The plastic bag doesn’t do anything to the bread. They are simply using that as a proxy for factory-made bread. It’s wrapped in plastic to prevent it from going stale, which then requires anti-mold agents, and of course the whole thing is expected to be shelf-stable for a while and so demands other preservatives. The fresh bread from the bakery comes in paper because no one expects it to last more than a day, and thus also doesn’t demand any preservatives.
I don’t contest any of this–my complaint is that they are not getting to the (potential) root of the issue by focusing on the packaging or processing. If it’s bad, it’s because of something specific they did, not because of something as poorly defined as “ultra processed”.
Depends upon what you call an “ordinary” loaf. For many people their ordinary bread is what they buy once a week from a supermarket. For others, “ordinary” means the most basic recipe. “Ordinary” isn’t a good term. (Reminds me of the difference between normal and nominal.)
There is a clear difference between these two. It is the additional stuff over a traditional loaf that gets you into group 4. To be more clear, they might have split the ingredients into defining, and additional. To have listed baked goods that didn’t contain any flour or yeast in group 4 would have been even more silly.
The main health related one in group 4 is the use of hydrogenated vegetable fat. Even here it isn’t clear enough. Emulsifiers is a scare word. I’m surprised nobody has put two and two together making -5, to link guar gum with fracking, and thus taint it as the work of Satan.
The whole idea of ultra-processed is poorly done. Clearly there is a lot of scare terminology at work, and an undercurrent of “natural good, industrial bad” at play. But there is value is calling out bad fats and overloading with sugar.
What one can say with some justification, is there there is some correlation between foods that have been made on an industrial scale with an eye to cost and logistics, and foods that contain less than happy ingredients. A correlation with stuff in plastic bags too. I would say that that link is less clear than it was. I do notice that long life breads - which are those containing hydrogenated fats and anti-staling agents - do tend to come in impermeable plastic bags, clearly to keep them from drying out, whereas the higher quality breads tend to come in either paper or perforated plastic. So there are some additional dynamics here.
Those tend to be packaged after baking at the store, so they need to cool and dissipate some moisture. A few weeks ago I caught a batch of baguettes that had come right out of the oven and were still warm on the display rack. There was a little bit of condensation on the plastic sleeves even with the tops wide open. If they were sealed up tight that might trap too much moisture and you’d lose the crispiness of the crust. At lower-end grocery stores they seem to package those in plain plastic sleeves with twist ties, not much different than the commodity stuff, and they’re also more evenly soft.
Also, “baked fresh in-store” is one of those sly marketing terms. Yes it’s technically true, but the dough is still pre-made in a factory and sent frozen to the grocery store for thawing and baking.

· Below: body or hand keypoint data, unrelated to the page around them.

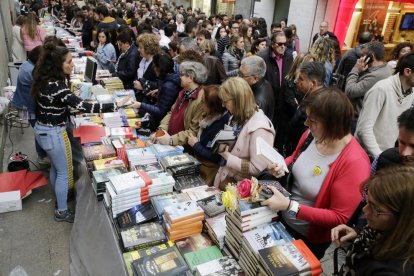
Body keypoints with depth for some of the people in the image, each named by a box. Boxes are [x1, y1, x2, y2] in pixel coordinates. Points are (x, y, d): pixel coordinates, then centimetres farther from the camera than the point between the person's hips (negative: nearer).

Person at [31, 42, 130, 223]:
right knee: (64, 172, 7)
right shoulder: (55, 86, -29)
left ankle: (60, 197, 47)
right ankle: (62, 212, 22)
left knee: (55, 167, 26)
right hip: (53, 133, -9)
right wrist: (115, 106, -35)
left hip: (42, 129, 9)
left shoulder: (46, 79, 1)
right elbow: (82, 106, -35)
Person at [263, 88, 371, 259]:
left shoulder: (354, 162, -31)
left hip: (310, 239, -5)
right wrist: (281, 168, -14)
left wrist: (289, 206, -32)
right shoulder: (312, 135, -13)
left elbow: (339, 217, -26)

Subway does this same thing. Most “fresh” meat and seafood was frozen and thawed too. I’d say this is better than making the entire loaf offsite and shipping it into the store (that’s what the bread aisle is for), but it’s not like the bakery section is mixing and kneading dough in the back. The “bake it yourself” loafs are, as far as I know, the same thawed out dough they’re putting in their ovens.

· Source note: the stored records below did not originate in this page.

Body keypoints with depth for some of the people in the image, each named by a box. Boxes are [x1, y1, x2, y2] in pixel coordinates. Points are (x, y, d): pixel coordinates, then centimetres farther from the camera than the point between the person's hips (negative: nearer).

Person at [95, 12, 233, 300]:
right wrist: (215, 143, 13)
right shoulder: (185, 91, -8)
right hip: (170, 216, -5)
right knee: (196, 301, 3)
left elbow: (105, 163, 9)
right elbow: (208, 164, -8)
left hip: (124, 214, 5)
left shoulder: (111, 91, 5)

There was something of a scandal here over that. Partially created loaves were carted from the other side of the planet to be baking in well known chain supermarket ovens. OTOH, we have a number of quite genuine in-store and speciality bakeries that very clearly do bake every night. One can see the huge mixing engines and the entire production chain all on display. My usual supermarket does a very good line of in-store baked goods. You can see the bakers slaving away in the bakery area behind the counter. But I don’t frequent any of the major supermarket chains.